Congress Targets $84 Billion in Medicare Advantage Overpayments as Program Faces Scrutiny

Introduction
House subcommittees unite on bipartisan reform push after hearing reveals widespread insurance company abuses

Congressional leaders from both parties called for major reforms to Medicare Advantage after a joint House hearing revealed the popular program is costing taxpayers $84 billion more per year than it should, with most of that excess going to insurance company profits rather than patient care. The House Ways and Means Subcommittees on Health and Oversight heard testimony showing that while 54% of Medicare beneficiaries now choose Medicare Advantage over traditional Medicare, insurance companies are systematically gaming the payment system and denying necessary care to boost profits.

“If we expect beneficiaries to trust these plans with their health and financial security, then those of us who lead them should be willing to do the same,” testified Dr. Sachin Jain, CEO of SCAN Health, proposing that Medicare Advantage executives should be required to enroll in their own companies’ plans.

Four Major Problems Identified

The hearing, led by Chairman Jason Smith (R-MO) and Ranking Member Lloyd Doggett (D-TX), focused on four critical issues plaguing the $400 billion program:

  • Payment System Gaming: Insurance companies receive higher payments for sicker patients, but they’ve learned to artificially inflate patient “risk scores” on paper. The same patient typically receives a 10% higher risk score in Medicare Advantage compared to traditional Medicare. UnitedHealth patients, for example, are diagnosed with diabetic cataracts at 15 times the rate of traditional Medicare patients.
  • Prior Authorization Abuse: Denial volumes have doubled since 2022, with 70% of denials overturned on appeal—indicating most were inappropriate. The Cleveland Clinic spends $25 million annually just managing these requests, while rural hospitals struggle with the administrative burden.
  • Fake Provider Networks: Medicare Advantage plans routinely list doctors who aren’t available, accepting new patients, or even practicing anymore. Dr. Brian Miller of Johns Hopkins, one of the hearing’s expert witnesses, was stuck with an $8,000 bill due to inaccurate provider directories.
  • Marketing Waste: Plans spend up to 20% of their budgets on advertising and broker commissions instead of patient care, paying brokers up to $780 for new enrollments plus $390 annually for retention.

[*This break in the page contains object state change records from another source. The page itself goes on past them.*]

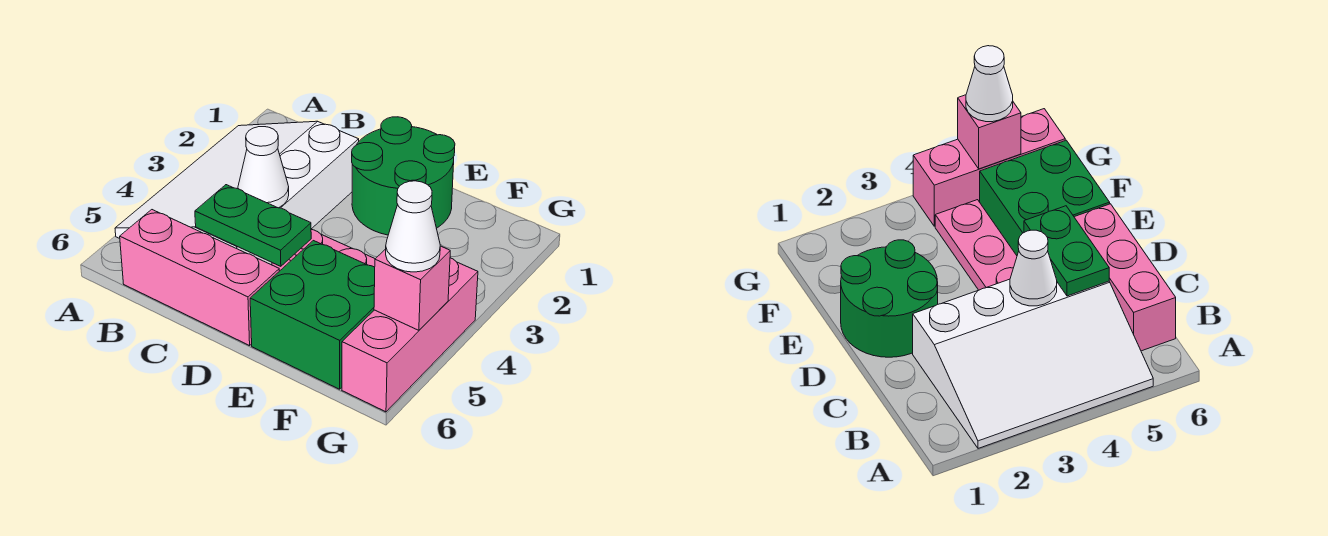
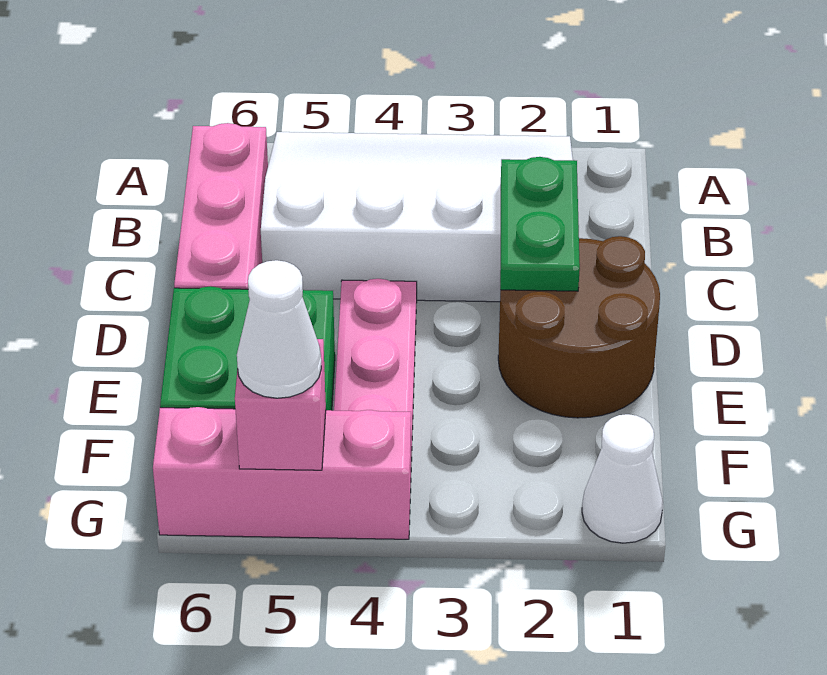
white 1x1 cone [238,127,289,208] -> white 1x1 cone moved to [582,414,663,543]
green 1x2 plate [195,185,311,266] -> green 1x2 plate moved to [500,157,580,291]
green 2x2 round brick [352,117,455,235] -> brown 2x2 round brick [498,236,660,418]

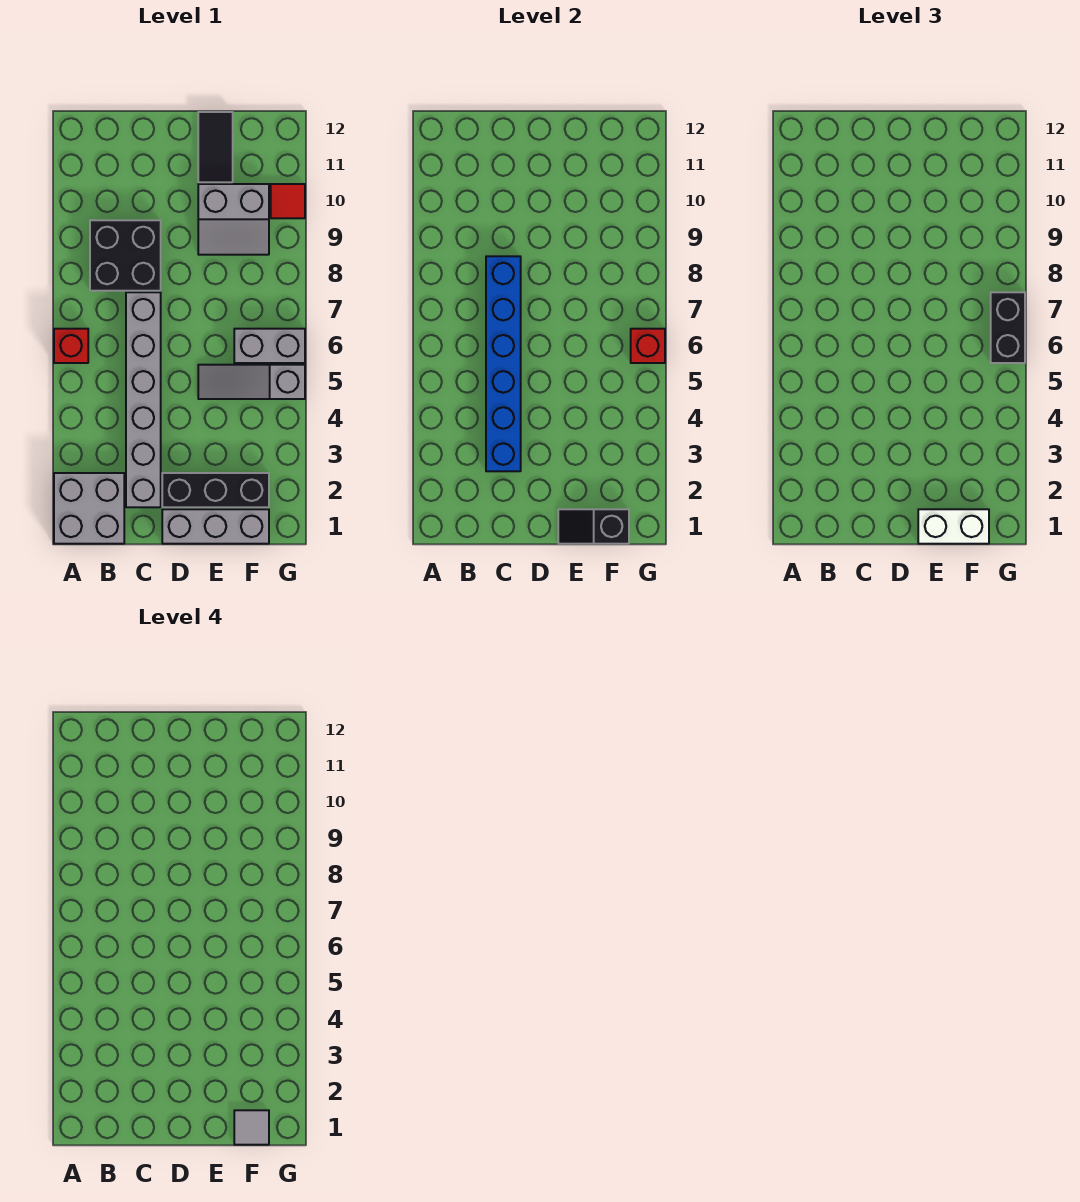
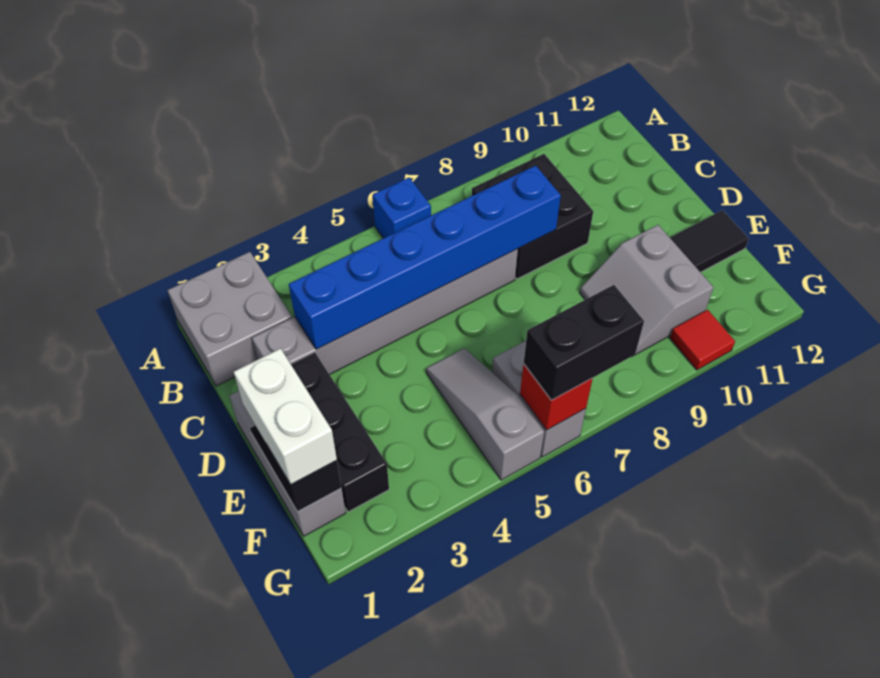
red 1x1 brick [54,329,88,363] -> blue 1x1 brick [373,178,431,238]
grey 1x1 tile [234,1110,269,1145] -> none

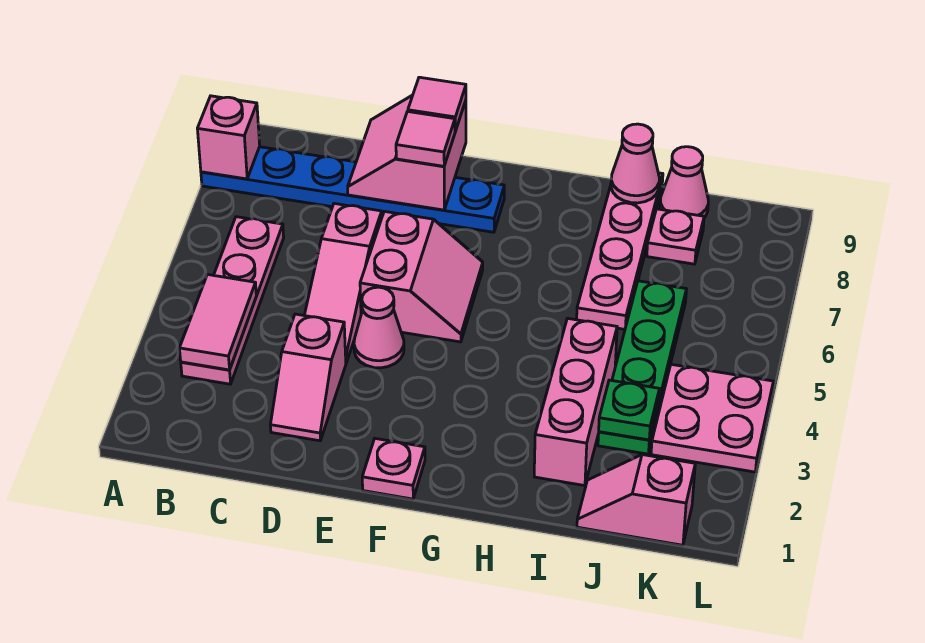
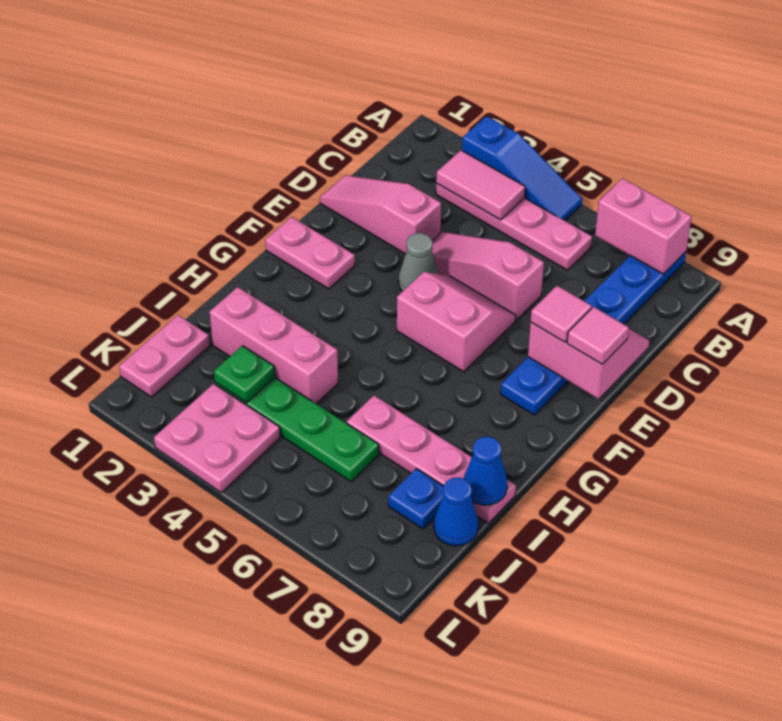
none -> blue 1x3 slope [462,116,582,221]
pink 1x1 brick [197,96,260,179] -> pink 1x2 brick [595,178,692,274]
pink 1x2 slope [271,314,346,441] -> pink 1x3 slope [320,175,441,254]
pink 1x1 cone [354,287,404,368] -> grey 1x1 cone [399,233,439,292]
pink 2x2 slope [360,211,483,342] -> pink 2x2 slope turned to [397,272,516,372]
pink 1x1 plate [362,439,425,499] -> pink 1x2 plate [265,217,355,289]
pink 1x1 cone [611,124,659,203] -> blue 1x1 cone [464,437,507,505]
pink 1x2 slope [577,455,695,545] -> pink 1x2 plate [119,315,210,397]
pink 1x1 plate [647,209,704,264] -> blue 1x1 plate [388,469,444,529]
pink 1x1 cone [660,147,708,217] -> blue 1x1 cone [434,477,478,546]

Bipartisan Solutions Emerge

Despite political divisions, lawmakers found common ground on several reform proposals:

  • AI-powered prior authorization that would instantly approve obviously appropriate care
  • “Gold card” programs exempting doctors with good track records from pre-approval requirements
  • Annual provider directory verification with penalties for inaccurate listings
  • Caps on marketing spending to redirect funds toward patient benefits

Chairman David Schweikert (R-AZ) pushed for broader technology integration, including wearable health devices and connected medical records to prevent problems before they occur. Dr. Jain proposed allowing multi-year enrollment periods so plans would have incentives to invest in long-term patient health rather than focusing on annual enrollment cycles.

Political Reality

While Republicans emphasized making Medicare Advantage more efficient, Democrats called for bigger cuts to overpayments and increased oversight. However, the hearing demonstrated unusual bipartisan agreement on specific solutions. “The hearing showed that the question isn’t whether Medicare Advantage needs fixing—it’s whether Congress will make small tweaks or major changes,” said health economist Matthew Fiedler of the Brookings Institution. Several bills are already moving forward, including prior authorization reform with 220 House co-sponsors and provider directory accuracy requirements.

Urgent Timeline

The reform push comes as Medicare faces a funding crisis, with the Part A trust fund set to be depleted in seven years. With fewer than 2.5 workers supporting each Medicare beneficiary, automatic cuts of 11% to Medicare and 24% to Social Security loom without congressional action. Expert witnesses emphasized that while Medicare Advantage provides valuable benefits like coordinated care and lower out-of-pocket costs, the current system’s inefficiencies threaten both taxpayers and beneficiaries.” Only about 50 cents of every extra dollar actually helps patients,” testified Dawn Maroney, CEO of Alignment Health, highlighting the urgency for reform. The subcommittees plan additional hearings this fall as lawmakers work to balance preserving Medicare Advantage’s popular benefits while eliminating costly abuses that drain the system of resources meant for patient care.